- _What is expected_: Retrieve every line of the data holding the word "Condado".

(Saved data entries)
________________________________________

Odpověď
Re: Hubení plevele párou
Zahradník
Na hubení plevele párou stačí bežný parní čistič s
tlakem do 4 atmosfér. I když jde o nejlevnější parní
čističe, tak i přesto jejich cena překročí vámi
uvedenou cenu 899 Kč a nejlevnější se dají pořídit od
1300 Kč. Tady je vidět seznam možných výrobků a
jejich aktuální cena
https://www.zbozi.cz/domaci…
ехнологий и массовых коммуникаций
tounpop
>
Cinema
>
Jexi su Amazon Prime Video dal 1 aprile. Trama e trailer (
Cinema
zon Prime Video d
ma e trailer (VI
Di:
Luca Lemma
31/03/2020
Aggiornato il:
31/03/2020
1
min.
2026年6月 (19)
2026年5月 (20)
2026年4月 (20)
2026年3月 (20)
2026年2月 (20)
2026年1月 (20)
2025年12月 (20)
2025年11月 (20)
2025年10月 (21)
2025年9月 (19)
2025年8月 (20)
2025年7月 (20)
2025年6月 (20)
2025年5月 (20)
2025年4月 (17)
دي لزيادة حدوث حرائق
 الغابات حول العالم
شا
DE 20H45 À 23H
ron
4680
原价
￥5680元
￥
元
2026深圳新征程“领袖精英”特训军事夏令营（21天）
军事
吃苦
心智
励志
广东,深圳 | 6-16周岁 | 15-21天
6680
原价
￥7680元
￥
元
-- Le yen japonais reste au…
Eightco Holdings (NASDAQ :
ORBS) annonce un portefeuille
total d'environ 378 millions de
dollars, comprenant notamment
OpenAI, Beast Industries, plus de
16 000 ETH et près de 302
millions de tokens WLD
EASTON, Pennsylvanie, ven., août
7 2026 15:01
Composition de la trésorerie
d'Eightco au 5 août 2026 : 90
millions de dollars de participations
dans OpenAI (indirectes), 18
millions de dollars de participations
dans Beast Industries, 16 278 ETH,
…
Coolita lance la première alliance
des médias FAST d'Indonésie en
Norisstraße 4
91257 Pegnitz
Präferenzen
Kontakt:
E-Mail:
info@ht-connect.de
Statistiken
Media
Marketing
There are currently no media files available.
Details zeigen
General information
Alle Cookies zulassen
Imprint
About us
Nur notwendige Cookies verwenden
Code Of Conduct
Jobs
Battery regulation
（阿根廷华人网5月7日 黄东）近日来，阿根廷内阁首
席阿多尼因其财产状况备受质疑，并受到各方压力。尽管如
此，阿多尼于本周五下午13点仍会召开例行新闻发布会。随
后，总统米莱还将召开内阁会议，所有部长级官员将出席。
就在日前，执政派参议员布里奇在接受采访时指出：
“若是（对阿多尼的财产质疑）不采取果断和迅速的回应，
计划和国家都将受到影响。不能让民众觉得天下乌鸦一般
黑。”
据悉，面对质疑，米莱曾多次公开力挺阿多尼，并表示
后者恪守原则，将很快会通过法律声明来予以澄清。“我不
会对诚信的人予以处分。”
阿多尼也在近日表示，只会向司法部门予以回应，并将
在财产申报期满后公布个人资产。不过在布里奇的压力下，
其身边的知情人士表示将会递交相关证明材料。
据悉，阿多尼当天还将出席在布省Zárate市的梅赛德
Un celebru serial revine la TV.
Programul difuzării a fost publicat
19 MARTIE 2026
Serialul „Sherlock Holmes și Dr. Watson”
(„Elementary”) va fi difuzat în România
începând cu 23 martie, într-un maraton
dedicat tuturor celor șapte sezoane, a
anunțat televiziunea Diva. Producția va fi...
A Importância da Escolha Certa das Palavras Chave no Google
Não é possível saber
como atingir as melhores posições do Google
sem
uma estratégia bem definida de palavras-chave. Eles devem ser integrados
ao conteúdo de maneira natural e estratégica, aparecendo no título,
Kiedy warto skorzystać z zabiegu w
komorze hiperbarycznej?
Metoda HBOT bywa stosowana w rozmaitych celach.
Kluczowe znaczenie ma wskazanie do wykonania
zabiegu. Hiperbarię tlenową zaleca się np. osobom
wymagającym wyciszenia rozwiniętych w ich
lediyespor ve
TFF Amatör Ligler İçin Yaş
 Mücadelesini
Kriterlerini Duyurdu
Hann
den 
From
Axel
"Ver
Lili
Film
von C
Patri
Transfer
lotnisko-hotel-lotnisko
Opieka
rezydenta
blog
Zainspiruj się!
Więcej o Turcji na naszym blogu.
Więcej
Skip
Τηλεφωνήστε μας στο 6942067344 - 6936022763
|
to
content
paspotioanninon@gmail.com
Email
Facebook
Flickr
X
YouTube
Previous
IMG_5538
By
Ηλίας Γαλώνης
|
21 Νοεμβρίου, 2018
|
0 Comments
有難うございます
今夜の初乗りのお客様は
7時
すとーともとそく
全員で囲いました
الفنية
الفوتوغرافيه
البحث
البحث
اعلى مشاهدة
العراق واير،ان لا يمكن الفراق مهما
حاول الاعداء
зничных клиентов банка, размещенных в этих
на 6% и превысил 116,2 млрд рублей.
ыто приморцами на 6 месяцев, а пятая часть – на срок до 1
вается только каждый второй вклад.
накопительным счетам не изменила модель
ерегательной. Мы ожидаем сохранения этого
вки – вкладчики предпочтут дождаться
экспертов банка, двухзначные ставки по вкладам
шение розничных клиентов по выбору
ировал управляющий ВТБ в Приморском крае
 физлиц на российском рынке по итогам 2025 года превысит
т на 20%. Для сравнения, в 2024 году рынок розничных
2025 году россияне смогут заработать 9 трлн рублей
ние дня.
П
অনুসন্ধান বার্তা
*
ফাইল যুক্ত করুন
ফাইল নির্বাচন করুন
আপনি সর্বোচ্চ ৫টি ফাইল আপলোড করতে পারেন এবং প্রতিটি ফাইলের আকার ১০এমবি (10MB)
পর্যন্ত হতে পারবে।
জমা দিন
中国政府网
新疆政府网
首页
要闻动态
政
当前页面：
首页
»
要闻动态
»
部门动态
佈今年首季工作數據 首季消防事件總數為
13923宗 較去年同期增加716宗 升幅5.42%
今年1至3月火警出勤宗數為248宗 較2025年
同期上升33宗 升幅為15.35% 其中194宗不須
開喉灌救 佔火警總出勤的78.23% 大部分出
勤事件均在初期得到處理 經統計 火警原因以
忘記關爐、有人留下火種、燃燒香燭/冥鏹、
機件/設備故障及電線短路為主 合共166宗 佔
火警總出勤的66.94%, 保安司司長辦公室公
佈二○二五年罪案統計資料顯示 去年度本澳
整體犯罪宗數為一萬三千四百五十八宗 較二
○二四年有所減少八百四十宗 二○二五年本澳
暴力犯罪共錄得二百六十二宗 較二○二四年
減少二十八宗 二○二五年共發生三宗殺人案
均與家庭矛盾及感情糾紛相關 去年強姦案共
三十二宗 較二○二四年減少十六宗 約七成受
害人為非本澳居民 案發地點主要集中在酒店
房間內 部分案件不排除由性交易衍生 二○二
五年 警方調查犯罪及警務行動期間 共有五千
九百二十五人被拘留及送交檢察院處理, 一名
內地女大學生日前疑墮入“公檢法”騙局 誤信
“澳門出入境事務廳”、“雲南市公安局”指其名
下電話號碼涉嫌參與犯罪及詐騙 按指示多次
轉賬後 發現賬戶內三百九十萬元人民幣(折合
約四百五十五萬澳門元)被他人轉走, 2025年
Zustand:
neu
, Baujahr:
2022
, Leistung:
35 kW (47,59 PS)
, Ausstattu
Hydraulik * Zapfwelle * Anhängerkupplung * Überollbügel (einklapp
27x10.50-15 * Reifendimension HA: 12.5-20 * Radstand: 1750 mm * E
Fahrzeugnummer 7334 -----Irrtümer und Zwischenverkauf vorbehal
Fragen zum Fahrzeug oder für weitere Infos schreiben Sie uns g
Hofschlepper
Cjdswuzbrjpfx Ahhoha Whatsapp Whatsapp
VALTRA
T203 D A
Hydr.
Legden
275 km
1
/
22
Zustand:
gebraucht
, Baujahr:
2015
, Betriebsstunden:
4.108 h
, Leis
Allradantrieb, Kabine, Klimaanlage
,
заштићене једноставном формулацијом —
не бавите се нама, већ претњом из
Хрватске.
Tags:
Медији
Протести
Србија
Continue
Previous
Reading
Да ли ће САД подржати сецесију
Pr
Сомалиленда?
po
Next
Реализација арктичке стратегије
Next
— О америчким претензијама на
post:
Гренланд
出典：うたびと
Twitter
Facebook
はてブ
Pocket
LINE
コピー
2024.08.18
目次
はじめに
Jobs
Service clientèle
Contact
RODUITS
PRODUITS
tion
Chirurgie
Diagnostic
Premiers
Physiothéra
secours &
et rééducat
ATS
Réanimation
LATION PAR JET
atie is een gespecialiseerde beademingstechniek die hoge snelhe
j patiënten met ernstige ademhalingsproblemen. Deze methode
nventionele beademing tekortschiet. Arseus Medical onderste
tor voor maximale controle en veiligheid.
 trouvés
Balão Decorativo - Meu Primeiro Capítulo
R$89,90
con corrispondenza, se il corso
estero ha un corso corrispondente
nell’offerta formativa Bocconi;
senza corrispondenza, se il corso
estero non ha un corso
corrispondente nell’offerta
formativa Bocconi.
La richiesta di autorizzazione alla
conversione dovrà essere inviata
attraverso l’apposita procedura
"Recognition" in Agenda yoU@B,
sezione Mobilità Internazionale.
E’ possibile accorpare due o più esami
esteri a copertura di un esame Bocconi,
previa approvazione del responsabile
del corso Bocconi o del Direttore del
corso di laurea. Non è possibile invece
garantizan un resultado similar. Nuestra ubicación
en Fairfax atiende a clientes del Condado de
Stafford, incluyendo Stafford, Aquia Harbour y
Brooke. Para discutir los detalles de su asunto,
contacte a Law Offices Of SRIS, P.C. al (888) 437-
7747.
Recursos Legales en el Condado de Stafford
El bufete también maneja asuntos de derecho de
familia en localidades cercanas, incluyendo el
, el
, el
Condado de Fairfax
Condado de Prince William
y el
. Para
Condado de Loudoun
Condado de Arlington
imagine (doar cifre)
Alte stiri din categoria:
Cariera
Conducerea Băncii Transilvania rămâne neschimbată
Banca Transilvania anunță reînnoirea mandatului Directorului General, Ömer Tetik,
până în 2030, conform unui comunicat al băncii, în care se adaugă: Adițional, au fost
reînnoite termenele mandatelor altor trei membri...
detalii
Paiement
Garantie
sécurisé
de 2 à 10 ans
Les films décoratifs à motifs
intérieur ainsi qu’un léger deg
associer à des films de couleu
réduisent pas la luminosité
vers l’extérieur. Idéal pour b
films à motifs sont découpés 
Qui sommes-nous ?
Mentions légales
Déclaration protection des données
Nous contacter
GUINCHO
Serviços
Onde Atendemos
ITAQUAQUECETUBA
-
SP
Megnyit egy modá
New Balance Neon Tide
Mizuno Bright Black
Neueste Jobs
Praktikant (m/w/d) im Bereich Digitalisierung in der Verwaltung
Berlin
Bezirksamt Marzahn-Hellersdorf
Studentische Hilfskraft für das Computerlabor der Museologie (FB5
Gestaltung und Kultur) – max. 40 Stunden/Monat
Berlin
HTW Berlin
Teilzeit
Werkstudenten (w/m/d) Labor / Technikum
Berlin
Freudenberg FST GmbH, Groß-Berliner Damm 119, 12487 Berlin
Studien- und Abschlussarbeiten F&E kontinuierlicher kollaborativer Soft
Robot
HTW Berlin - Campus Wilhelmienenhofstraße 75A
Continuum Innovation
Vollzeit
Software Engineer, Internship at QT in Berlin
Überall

________________________________________

- _Task output_:
en Fairfax atiende a clientes del Condado de
Recursos Legales en el Condado de Stafford
Condado de Fairfax
Condado de Prince William
Condado de Loudoun
Condado de Arlington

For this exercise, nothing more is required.